Tarefas a cumprir:
(a) Na notícia sobre a morte de Almir Guineto, em que local o corpo será velado?
(b) Na notícia sobre a morte de Almir Guineto, reescreva o trecho que começa com "(Atualizada às 22h55)" e segue até "cemitério de Inhaúma.", trocando "Inhaúma" por "Irajá".
(c) Dê continuidade à notícia sobre a morte de Almir Guineto a partir do ponto em que ela termina.

Trecho fornecido:
☆ ☆ ☆ ☆ ☆

José Patricio/Estadão
José Patricio/Estadão

Morre aos 70 anos o sambista Almir Guineto

Ele lutava contra problemas renais crônicos e diabetes

Roberta Pennafort, O Estado de S.Paulo

05 Maio 2017 | 13h50

(Atualizada às 22h55)

RIO - Um dos fundadores do grupo Fundo de Quintal, nome com inscrição garantida nos 100 anos de história do samba, o compositor Almir Guineto, coautor de sucessos como Coisinha do Pai, Lama das Ruas, Corda no Pescoço e Batendo na Palma da Mão, morreu na sexta, 5, no Rio, aos 70 anos. O corpo será velado nesta sábado, a partir das 16 horas, na quadra do Salgueiro. No domingo à tarde será o sepultamento, no cemitério de Inhaúma. 

O sambista estava internado havia dois meses no Hospital da Universidade Federal do Rio de Janeiro (UFRJ) tratando uma pneumonia e complicações provocadas pela diabetes. Desde o ano passado, vinha sofrendo com problemas renais, o que o afastou dos shows e aparições públicas.

“Fui visitá-lo recentemente no hospital e não me contive, as lágrimas desceram. Ele me deu um aperto de mão, sem falar nada. Estava muito fraquinho, bem magro. Não falava mais, estava com o cabelo todo branquinho. Ele nunca apareceria assim em público. O sambista é sempre vaidoso”, contou Bira Presidente, também fundador do Fundo de quintal.

“Era como se fosse um irmão nosso. Já estava morando em São Paulo quando houve a primeira formação do Fundo de Quintal, em 1980, e eu o convidei para fazer parte. Era mestre dos mestres, um homem que trazia dentro dele uma sensibilidade muito grande para versar, para cantar partido alto. Tinha uma filosofia incomparável, a voz do verdadeiro malandro, um canto diferente de todo mundo”, lamentou.

☆ ☆ ☆ ☆ ☆

[Entradas do conjunto de dados]
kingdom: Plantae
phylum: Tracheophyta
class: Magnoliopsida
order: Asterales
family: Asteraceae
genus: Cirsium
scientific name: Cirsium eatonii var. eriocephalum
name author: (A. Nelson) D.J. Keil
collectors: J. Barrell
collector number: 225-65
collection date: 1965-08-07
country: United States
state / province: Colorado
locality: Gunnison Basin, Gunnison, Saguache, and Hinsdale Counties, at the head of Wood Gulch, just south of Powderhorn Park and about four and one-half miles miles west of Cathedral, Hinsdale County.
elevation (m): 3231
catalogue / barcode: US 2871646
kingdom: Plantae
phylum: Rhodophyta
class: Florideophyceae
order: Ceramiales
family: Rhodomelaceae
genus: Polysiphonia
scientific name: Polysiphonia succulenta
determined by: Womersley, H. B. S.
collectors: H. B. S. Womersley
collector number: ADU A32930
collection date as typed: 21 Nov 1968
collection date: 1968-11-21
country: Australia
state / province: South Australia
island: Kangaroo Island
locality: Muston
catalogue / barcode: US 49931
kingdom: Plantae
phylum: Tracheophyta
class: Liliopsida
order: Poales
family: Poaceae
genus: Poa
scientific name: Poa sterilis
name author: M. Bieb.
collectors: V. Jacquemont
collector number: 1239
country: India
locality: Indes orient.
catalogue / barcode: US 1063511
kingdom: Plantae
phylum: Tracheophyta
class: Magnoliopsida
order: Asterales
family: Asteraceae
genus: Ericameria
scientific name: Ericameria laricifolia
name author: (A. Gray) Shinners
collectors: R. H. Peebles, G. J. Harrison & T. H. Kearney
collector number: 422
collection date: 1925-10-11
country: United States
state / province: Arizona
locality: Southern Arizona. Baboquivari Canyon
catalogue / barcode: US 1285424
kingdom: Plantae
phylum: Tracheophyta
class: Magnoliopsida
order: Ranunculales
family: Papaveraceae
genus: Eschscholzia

☆ ☆ ☆ ☆ ☆

Resultados do exercício:
(a) Na quadra do Salgueiro.

(b)
(Atualizada às 22h55)

RIO - Um dos fundadores do grupo Fundo de Quintal, nome com inscrição garantida nos 100 anos de história do samba, o compositor Almir Guineto, coautor de sucessos como Coisinha do Pai, Lama das Ruas, Corda no Pescoço e Batendo na Palma da Mão, morreu na sexta, 5, no Rio, aos 70 anos. O corpo será velado nesta sábado, a partir das 16 horas, na quadra do Salgueiro. No domingo à tarde será o sepultamento, no cemitério de Irajá.

(c)
“É um momento de muita tristeza para todos nós. Uma perda grande demais para o mundo do samba. Almir nos deixou um legado imenso de composições. De certa forma, acho que agora ele pôde descansar. Os últimos meses foram de muito sofrimento”, atestou também Ubirany, integrante do grupo.

Nascido no Morro do Salgueiro, na zona norte do Rio, Almir de Souza Serra era salgueirense histórico, tendo visto, ainda criança, a escola de samba nascer, para, adulto, ser um de seus diretores. Mais tarde, com os compromissos e a fama que seus discos trouxeram, afastou-se do dia a dia da agremiação. Era irmão de Louro (Lourival de Souza Serra, o caçula da família), a quem antecedeu como mestre de bateria, filho de Iracy , um dos fundadores da escola, e Dona Fia, figura respeitada na estrutura da escola.

A vida profissional de Almir começou na década de 1970, quando ele integrou o grupo de compositores do grupo carnavalesco Cacique de Ramos. Incorporou a sonoridade do banjo com braço de cavaquinho ao samba tocado ali. O parceiro e amigo de verso e copo Zeca Pagodinho tem uma frase famosa que diz: “Banjo no samba só existem dois: Almir Guineto e Arlindo Cruz”.

No Cacique ele iria formar, sob as bençãos da “madrinha” Beth Carvalho, o Fundo de Quintal, com Bira Presidente, Ubirany, Jorge Aragão, Neoci, Sereno e Sombrinha, no qual ficou por pouco tempo. Também por um período breve, foi cavaquinista do grupo dos Originais do Samba, do qual fazia parte o irmão mais velho, Chiquinho (Francisco de Souza Serra).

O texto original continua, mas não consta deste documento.